# START OF Document
FX Trading – Physical vs. Paper: And the Winner Is …
Are gold coin sales a positive indicator for the US dollar?

The answer to that question would fall on whether or not an ongoing period of deleveraging and risk-aversion remains a positive driver for the buck. If so, then what’s shaping up in the market for physical gold will be US dollar-positive.

Quickly, investors are buying armfuls of gold coins and bullion. The driver for these purchases is said to be increased concern over the health of the global economy and world financial systems.

This is nothing new to us. We’ve been hearing from colleagues and various other sources how we seriously need to be buying gold coins. It seems their foremost point in discussing gold coin sales was to reveal the disconnect between prices for physical gold as it relates to “paper” gold (gold traded that doesn’t exchanged hands/prompt delivery) while supported though much of the last couple months, paper gold prices remain distinctly below physical gold prices.

This demand by investors seeking safety and stability highlights the global investing environment … but does it prove that the price of gold as we view it (electronically) must rise?

It was noted in the Financial Times article this morning that sparked our morning comments:

“Traders and analysts said jewellery demand, historically the backbone of gold consumption, had collapsed under the weight of the high prices. Sharp falls in demand in the key markets of India, Turkey and the Middle East have capped the potential of any price rally.”

If that’s the case, then speculators may also be taking cues from China.

Besides showing very dramatic turnarounds in export and industrial production growth as 2008 came to an end, we got various other news items and clues that China will continue to slow along with the rest of the world. Though perhaps their downturn will be deeper than most market watchers think.
# END OF Document
# START OF Recorded information
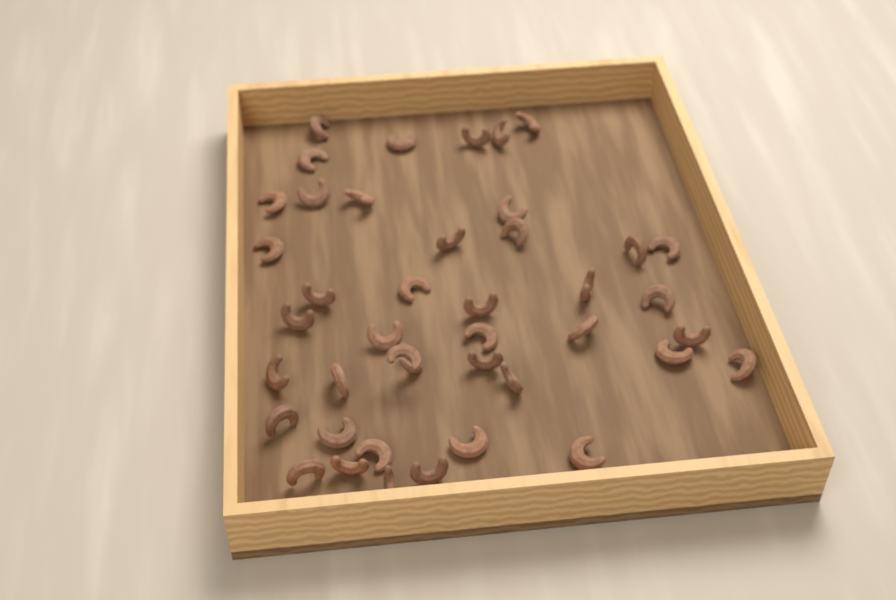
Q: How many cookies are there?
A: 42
# END OF Recorded information
# START OF Recorded information
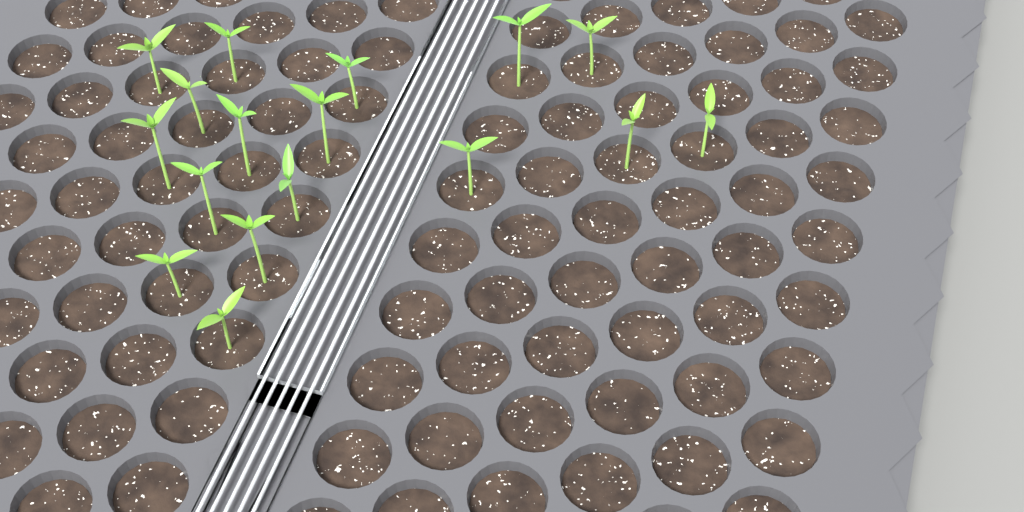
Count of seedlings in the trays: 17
# END OF Recorded information
Carry on the commentary above about gold coin sales and the US dollar, starting right after its last sentence.

The inflation story – as evident by plunging consumer prices (30-month low) and producer prices — paints a fairly subdued picture for the once red-hot dragon. Will this impact the Chinese jewelry demand? And will speculators view China’s demand patterns as a proxy for global demand patterns? If so, there’s the potential the “paper” gold market doesn’t play catch-up to physical gold; there’s the potential that investors view gold from a perspective of a liquidity driven asset (rather than a safe-haven asset.)

Stay tuned to see how the cards fall.

If You Want Volatility, You Got It!

Looking at EURUSD in an hourly time frame, from the start of yesterday up to right now, this pair has looked a lot like something you’d see at Six Flags Theme Park – straight up, straight back down, and straight up again … like a roller coaster.

So this morning I pulled up the Average True Range (ATR) on the EURUSD and looked at it from a daily perspective. As ATR doesn’t really provide indications on prices beyond volatility, I don’t find myself using it much.

In this case, looking at EURUSD daily, the ATR was relatively low for the last several days. But pulling out to a weekly chart told the story. Even though recent prices ranges have been small compared to those from one or two months ago, the ATR over the last couple months is definitely something to note.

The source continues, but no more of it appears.